• [BRIEF]: Your job is to set down the listing again exactly as it stands.

• [ENTRIES SHOWN]:
□ □ □ □ □

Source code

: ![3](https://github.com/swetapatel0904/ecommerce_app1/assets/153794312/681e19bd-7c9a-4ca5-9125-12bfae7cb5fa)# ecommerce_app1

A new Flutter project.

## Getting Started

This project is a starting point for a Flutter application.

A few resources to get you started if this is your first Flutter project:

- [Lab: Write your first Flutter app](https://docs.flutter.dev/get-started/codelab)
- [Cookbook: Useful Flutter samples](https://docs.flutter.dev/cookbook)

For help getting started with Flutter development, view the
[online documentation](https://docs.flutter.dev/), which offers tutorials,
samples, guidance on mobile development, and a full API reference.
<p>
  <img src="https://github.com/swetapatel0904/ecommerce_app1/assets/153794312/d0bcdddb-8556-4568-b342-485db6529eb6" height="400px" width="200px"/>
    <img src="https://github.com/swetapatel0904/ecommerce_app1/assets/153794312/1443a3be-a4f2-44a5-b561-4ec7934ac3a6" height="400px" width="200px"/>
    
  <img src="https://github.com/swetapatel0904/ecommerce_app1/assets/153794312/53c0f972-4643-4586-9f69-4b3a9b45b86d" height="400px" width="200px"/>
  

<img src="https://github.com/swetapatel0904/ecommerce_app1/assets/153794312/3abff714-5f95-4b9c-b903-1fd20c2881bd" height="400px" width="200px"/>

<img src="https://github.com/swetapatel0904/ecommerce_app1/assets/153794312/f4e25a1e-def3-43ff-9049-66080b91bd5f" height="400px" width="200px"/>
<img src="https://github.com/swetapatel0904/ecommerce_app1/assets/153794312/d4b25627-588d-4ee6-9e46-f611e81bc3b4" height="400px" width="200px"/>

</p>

□ □ □ □ □

• [EXERCISE RESPONSE]:
Source code

: ![3](https://github.com/swetapatel0904/ecommerce_app1/assets/153794312/681e19bd-7c9a-4ca5-9125-12bfae7cb5fa)# ecommerce_app1

A new Flutter project.

## Getting Started

This project is a starting point for a Flutter application.

A few resources to get you started if this is your first Flutter project:

- [Lab: Write your first Flutter app](https://docs.flutter.dev/get-started/codelab)
- [Cookbook: Useful Flutter samples](https://docs.flutter.dev/cookbook)

For help getting started with Flutter development, view the
[online documentation](https://docs.flutter.dev/), which offers tutorials,
samples, guidance on mobile development, and a full API reference.
<p>
  <img src="https://github.com/swetapatel0904/ecommerce_app1/assets/153794312/d0bcdddb-8556-4568-b342-485db6529eb6" height="400px" width="200px"/>
    <img src="https://github.com/swetapatel0904/ecommerce_app1/assets/153794312/1443a3be-a4f2-44a5-b561-4ec7934ac3a6" height="400px" width="200px"/>
    
  <img src="https://github.com/swetapatel0904/ecommerce_app1/assets/153794312/53c0f972-4643-4586-9f69-4b3a9b45b86d" height="400px" width="200px"/>
  

<img src="https://github.com/swetapatel0904/ecommerce_app1/assets/153794312/3abff714-5f95-4b9c-b903-1fd20c2881bd" height="400px" width="200px"/>

<img src="https://github.com/swetapatel0904/ecommerce_app1/assets/153794312/f4e25a1e-def3-43ff-9049-66080b91bd5f" height="400px" width="200px"/>
<img src="https://github.com/swetapatel0904/ecommerce_app1/assets/153794312/d4b25627-588d-4ee6-9e46-f611e81bc3b4" height="400px" width="200px"/>

</p>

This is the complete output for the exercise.